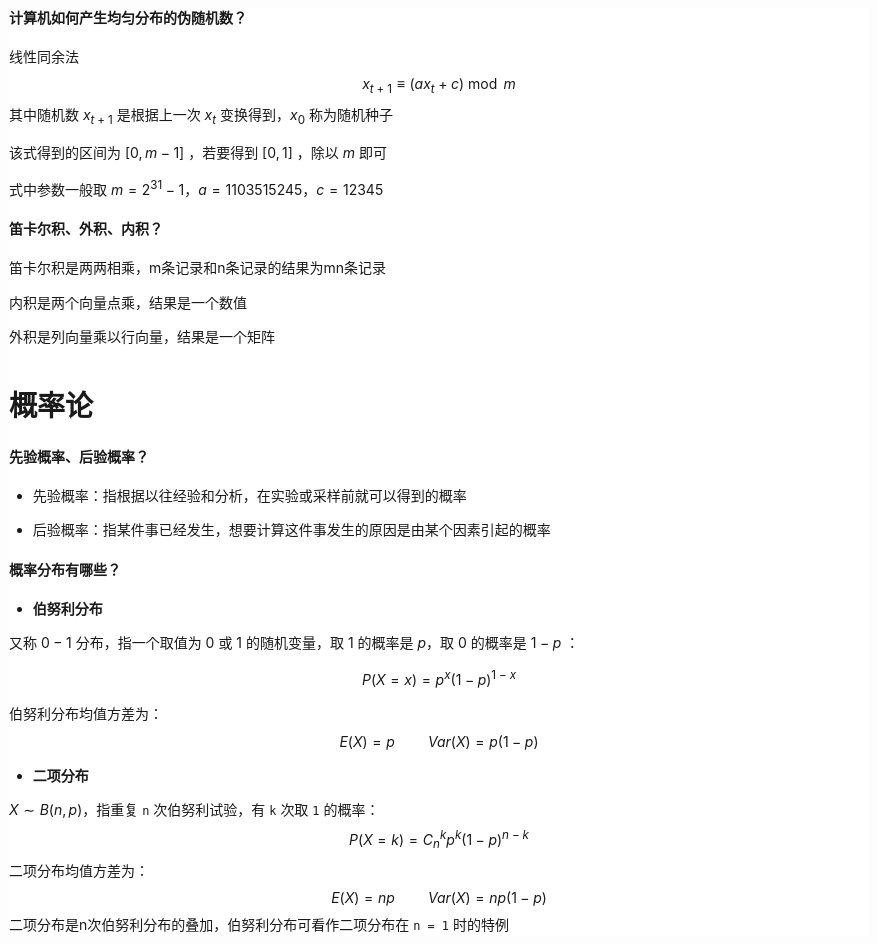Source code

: #### 计算机如何产生均匀分布的伪随机数？

线性同余法
$$
{x_{t + 1}} \equiv (a{x_t} + c)\bmod m
$$
其中随机数 ${x_{t + 1}}$ 是根据上一次 ${x_t}$ 变换得到，${x_0}$ 称为随机种子

该式得到的区间为 $[0,m - 1]$ ，若要得到 $[0,1]$ ，除以 $m$ 即可

式中参数一般取 $m = {2^{31}} - 1$，$a = 1103515245$，$c = 12345$



#### 笛卡尔积、外积、内积？

笛卡尔积是两两相乘，m条记录和n条记录的结果为mn条记录

内积是两个向量点乘，结果是一个数值

外积是列向量乘以行向量，结果是一个矩阵



# 概率论

#### 先验概率、后验概率？

- 先验概率：指根据以往经验和分析，在实验或采样前就可以得到的概率

- 后验概率：指某件事已经发生，想要计算这件事发生的原因是由某个因素引起的概率



#### 概率分布有哪些？

- **伯努利分布**

又称 $0-1$ 分布，指一个取值为 $0$ 或 $1$ 的随机变量，取 $1$ 的概率是 $p$，取 $0$ 的概率是 $1-p$  ： 

$$
P(X = x) = {p^x}{(1 - p)^{1 - x}}
$$

伯努利分布均值方差为：
$$
E(X)=p \quad \quad Var(X)=p(1-p)
$$

- **二项分布**

 $X\sim B(n,p)$，指重复 `n` 次伯努利试验，有 `k` 次取 `1` 的概率：
$$
P(X = k) = C_n^k{p^k}{(1 - p)^{n - k}}
$$
二项分布均值方差为：
$$
E(X)=np \quad \quad Var(X)=np(1-p)
$$
二项分布是n次伯努利分布的叠加，伯努利分布可看作二项分布在 `n = 1` 时的特例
--
Job: Return the line that contains "内积是两个向量点乘，结果是一个数值", along with every line after it in the data above, exactly and with nothing else.

Expected answer:
内积是两个向量点乘，结果是一个数值

外积是列向量乘以行向量，结果是一个矩阵



# 概率论

#### 先验概率、后验概率？

- 先验概率：指根据以往经验和分析，在实验或采样前就可以得到的概率

- 后验概率：指某件事已经发生，想要计算这件事发生的原因是由某个因素引起的概率



#### 概率分布有哪些？

- **伯努利分布**

又称 $0-1$ 分布，指一个取值为 $0$ 或 $1$ 的随机变量，取 $1$ 的概率是 $p$，取 $0$ 的概率是 $1-p$  ： 

$$
P(X = x) = {p^x}{(1 - p)^{1 - x}}
$$

伯努利分布均值方差为：
$$
E(X)=p \quad \quad Var(X)=p(1-p)
$$

- **二项分布**

 $X\sim B(n,p)$，指重复 `n` 次伯努利试验，有 `k` 次取 `1` 的概率：
$$
P(X = k) = C_n^k{p^k}{(1 - p)^{n - k}}
$$
二项分布均值方差为：
$$
E(X)=np \quad \quad Var(X)=np(1-p)
$$
二项分布是n次伯努利分布的叠加，伯努利分布可看作二项分布在 `n = 1` 时的特例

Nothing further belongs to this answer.